[24]In common with other Woodpeckers, as Mr. H. Wharton has reminded me in the Academy. It is indeed very doubtful whether this striking bird was known either to Aristotle or Pliny; it is now an uncommon bird in Italy, and is properly an inhabitant of northern Europe. But when Italy was covered with forest (cp. Theophrastus, Hist. Plant, v. 8. 2) it must have been known to the country people.
[25]The closer acquaintance has been made, and I have learnt the song of this bird, which is not unlike that of the Lesser White-throat described in [Chapter II]. Of all the warblers I know, this is the most restless and difficult to observe when once the leaves are fully out. It is the only bird, I think, which has completely baffled me during a whole morning spent in pursuing the song without once getting a fair look at the singer. (June, 1889.)
[26]Mr. Seebohm’s British Birds is a remarkable exception to this tendency.
[27]This kindly patron of birds is E. D. Lockwood, Esq., late of the Bengal Civil Service, and author of Natural History, Sport, and Travel in India.
[28]They came, but found the hole occupied by the ubiquitous Starling. He again gave way to a pair of bold Blue-tits, who brought up their young here, flitting about the garden like large blue butterflies.
[29]For exactly four years I saw no other Black Redstart in Oxfordshire. But on November 5, 1888, another caught my eye within half a mile of the spot described in the text. This time it was another new and ugly wall that he patronized, transferring his attention now and then to the cabbages in a cottage garden hard by.

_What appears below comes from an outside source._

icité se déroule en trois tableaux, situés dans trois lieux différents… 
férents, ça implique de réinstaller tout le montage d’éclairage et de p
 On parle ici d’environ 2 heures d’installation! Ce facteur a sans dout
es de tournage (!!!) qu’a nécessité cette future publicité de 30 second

[30]The discovery in Germany (see the Ibis for April, 1889) of a Cuckoo hatching its own egg should put all English observers on the look-out. We have taken it too much for granted that such a thing could not happen.
[31]Col. Barrow tells me that now (August, 1886) they have come to prefer bread to nuts, and will leave the latter so long as they can get the former.
[32]When does he leave us? On Aug. 23, 1886, I saw an astonishing number of Flycatchers all on the same side of an orchard, and felt sure, from their restlessness, that they had assembled, as swallows do, in view of migration. On the 24th I went to S. Wales, where, during a whole week, I only saw one, though they were abundant up to that time. Letters from ornithological friends led me to believe that the birds have almost entirely disappeared from South and East England by about Sept. 12; and Mr. Seebohm is probably right in giving the first week of September as the usual date of their departure. How much less we know of the departure than of the arrival of birds, so quietly do they slip away!
[33]Mr. Seebohm (Brit. Birds, i. 325) tells us of a quiet little warble, so low as to be scarcely heard at a few yards’ distance; but this I have never yet succeeded in catching.